In other words, in the interests of not showing you are able to support your argument, you choose not to try to support your argument.

Gotcha.

Next time, please don't inject politically charged arguments into this kind of discussin.


"Technically asymmetric warfare is such that you are only trying to kill civilians."

People that make car bombs are not civilians. But I doubt we want to have a terrorists-are-freedom-fighters--no-they're-not thread on HackerNews.


As the article pointed out, the adoption of unmanned ground vehicles (UGVs) is much smaller until now than that of unmanned aerial vehicles (UAVs).

If you are interested in UGVs in the military, check out the company iRobot. I listened to a recent webcasted analyst conference from them and they basically think that 2008 is an "inflection year" for UGVs - it's the first year they sell their robots not only to specialist teams (mainly explosive ordnance disposal (EOD) teams) but to the infantry, which is a much larger market. In September, they await a decision if the Small Unmanned Ground Vehicle (SUGV), a new smaller robot part of the Future Combat Systems, will be accelerated (earlier it was planned to start production in 2013-2015).

The webcast I'm referring to is here (you don't have to fill out the form, just press 'Access Event'. The presentation of the military division is in the second half of the presentation, but it's also pretty interesting to just watch the slides (the presentation of the military division starts at slide 93)): http://investors.irobot.com/eventdetail.cfm?eventid=53016


There aren't as many obstacles in the air. Line of sight is measured in miles. GPS is perfect. The kinematics are smooth.
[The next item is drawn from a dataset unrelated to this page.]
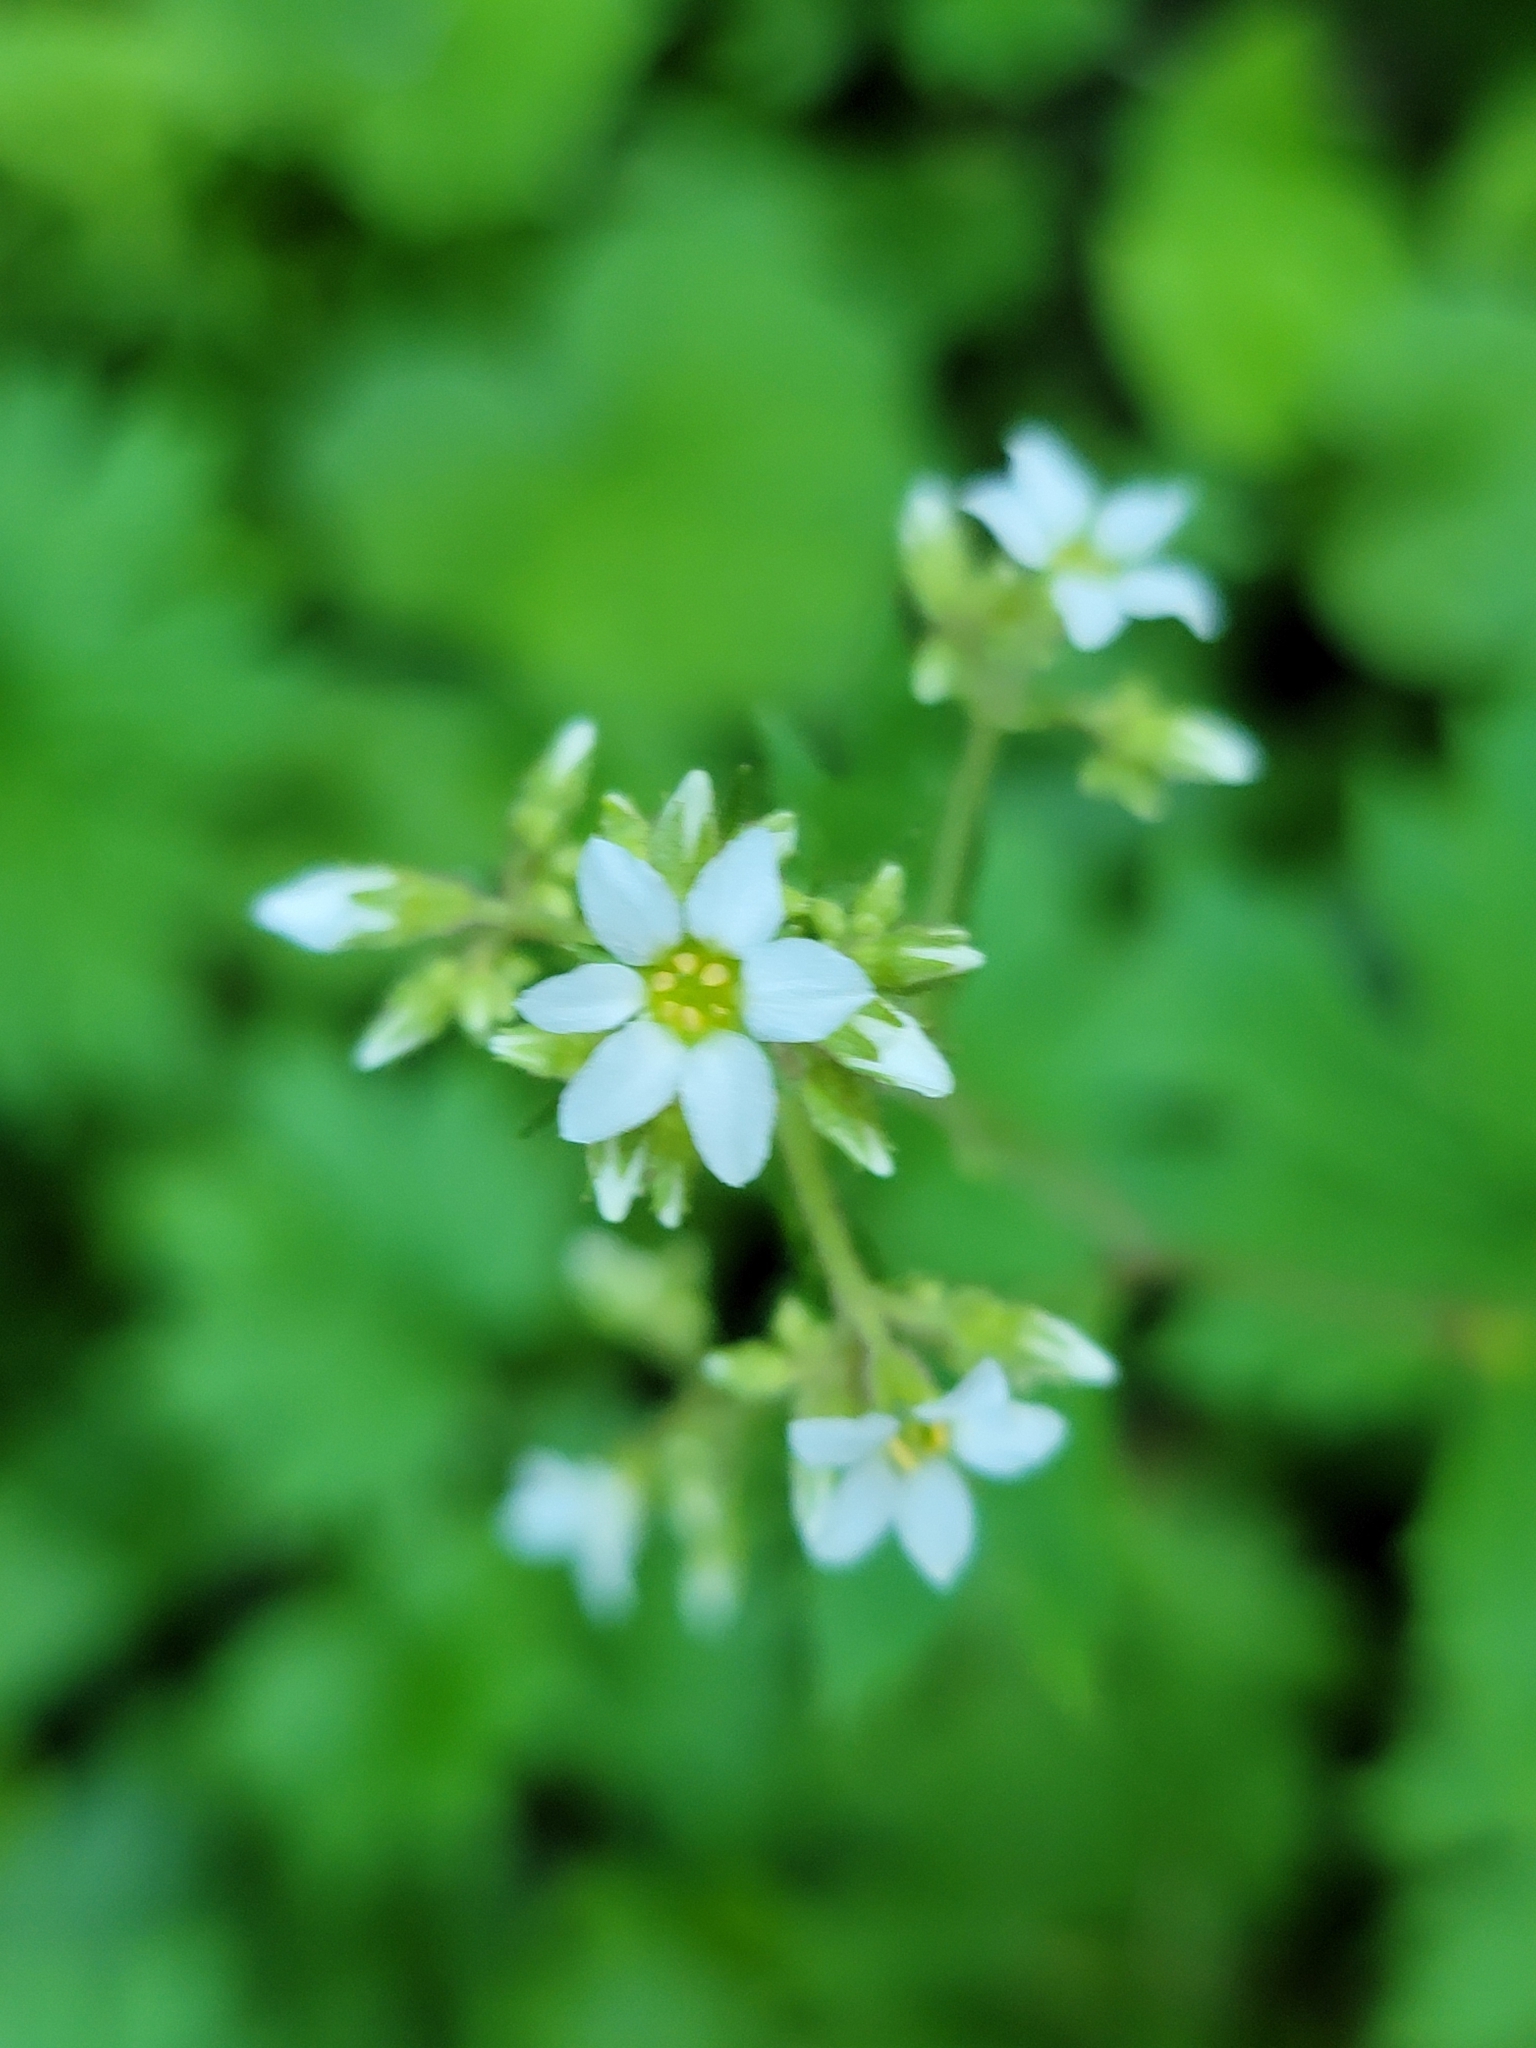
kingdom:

The UAV problem from a robotics perspective is trivial compared to UGVs.


I give you, Boston Dynamics BigDog Robot ... aka the Army Mule: http://youtube.com/watch?v=mpBG-nSRcrQ

Check out the related video for more gas powered mule fun.


At some point robots will be mainly designed to fight other robots rather than humans. Which is a welcome development, if indeed humans will be allowed only to watch the fight from the sidelines.


High Quality Entertainment. Just like how during one US civil war battle the civilians had a picnic and watched.


the reason warbots bother me is that people (including the decision makers) haven't seemed to figure out what exactly they're trying to accomplish when they go to war. What is the U.S.'s goal in Iraq? With no clearly defined goal, how do we know when the war is over?